Recordon Luc · Nationalrat · 2007-03-07
Recordon Luc · Nationalrat · Waadt · Grüne Fraktion · 2007-03-07
Wortprotokoll
Vous le constatez, nul n'a combattu jusqu'ici l'entrée en matière; le groupe des Verts ne le fera pas non plus. Ce projet est fondé dans son principe: il importe d'améliorer la surveillance sur l'entier des actifs financiers.
Au fond, la volonté - que nous partageons, d'ailleurs - est de dire: "la matière première qu'est l'argent doit réunir les acteurs à surveiller sous un même chapeau", si l'on peut dire cela ainsi. C'est comme si l'on disait que dans le domaine du bois, ceux qui font du bois d'énergie et ceux qui font du bois de construction doivent être, à raison de leur matière première, surveillés ou gouvernés par les mêmes. Là s'arrête la comparaison, car évidemment la matière financière est plus complexe, plus diffuse et ne permet pas une synthèse aussi aisée que si l'on était dans le domaine du bois, par exemple.
Nous avons affaire en effet à un domaine qui se développe très rapidement. En particulier le secteur de tout ce qui est assurance est assez difficile à lier avec tout ce qui est de nature plutôt bancaire et commerciale. C'est la raison pour laquelle nous ne sommes pas arrivés, à ce stade, malgré tous les efforts, à une parfaite unification de l'autorité de surveillance. C'est pourquoi on peut être d'accord jusqu'à un certain point pour dire, avec Monsieur Kaufmann, que le projet n'est pas totalement mûr. Néanmoins, ce n'est pas une raison pour le renvoyer.
Je vous inviterai à ne pas suivre la proposition de renvoi au Conseil fédéral de la minorité Kaufmann. Nous n'avons que trop attendu en effet un premier pas, une première étape qui permet déjà dans une certaine mesure de regrouper de manière à peu près synthétique les principaux éléments des marchés financiers, c'est-à-dire essentiellement les assurances privées et tout le secteur bancaire.
C'est probablement un peu insatisfaisant pour l'esprit, c'est aussi assez helvétique que de procéder ainsi, pas à pas, en restant un tout petit peu au milieu du gué, mais c'est nécessaire si on ne veut pas éternellement repousser cette réforme.

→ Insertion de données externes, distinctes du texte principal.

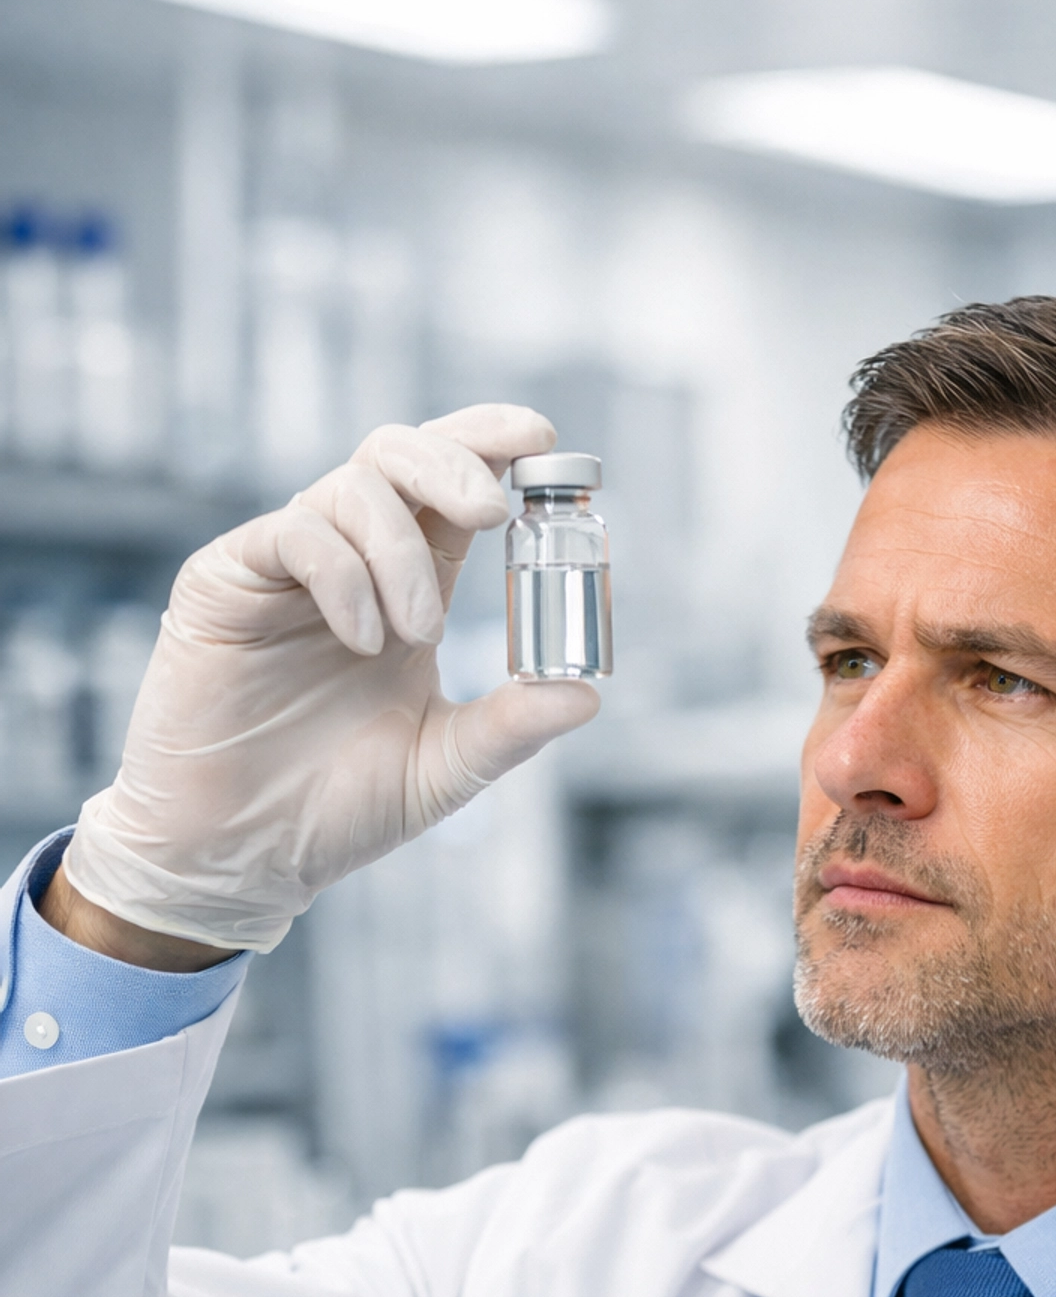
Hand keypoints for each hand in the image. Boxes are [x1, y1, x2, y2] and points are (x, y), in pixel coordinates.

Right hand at [61, 405, 598, 955]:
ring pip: (353, 487)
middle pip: (400, 456)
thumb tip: (587, 693)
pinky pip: (294, 534)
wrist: (243, 854)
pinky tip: (363, 639)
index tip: (542, 442)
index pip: (453, 490)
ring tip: (418, 634)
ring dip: (403, 551)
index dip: (493, 448)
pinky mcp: (226, 581)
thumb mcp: (445, 768)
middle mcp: (350, 563)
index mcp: (411, 590)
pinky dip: (344, 575)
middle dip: (455, 464)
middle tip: (492, 512)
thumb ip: (511, 728)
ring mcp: (286, 569)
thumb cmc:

C'est d'ailleurs aussi pour cette raison que je retire ma proposition de minorité à l'article 1 alinéa 1, même s'il semblait pourtant intellectuellement justifié de dire que la gestion de l'actif des caisses de pension devrait être soumise - et c'est un très gros morceau - à l'Autorité fédérale de surveillance des marchés financiers, la nouvelle Finma. Néanmoins, il nous paraît vain d'essayer de le faire maintenant, face à la très grande réticence de nombreux milieux, aussi bien ceux qui craignent que ce soit le début d'une surveillance du social par les autorités de surveillance des marchés financiers que les autorités en place elles-mêmes, qui estiment qu'elles n'ont pas les moyens de pratiquer cette surveillance étendue à la gestion de l'actif des caisses de pension.
Cependant, puisque vous aurez à traiter - et que vous adopterez, nous l'espérons - ensuite un postulat 06.3660 de la commission visant à l'extension ultérieure des avoirs, je [PAGE 68] pense que la distinction entre la surveillance de la gestion des avoirs et la surveillance de l'ensemble des assurances est une notion pertinente et qu'elle devrait être reprise, tout particulièrement pour les assurances sociales.
En conclusion, je vous invite à entrer en matière et à rejeter la proposition subséquente de renvoi au Conseil fédéral de la minorité Kaufmann.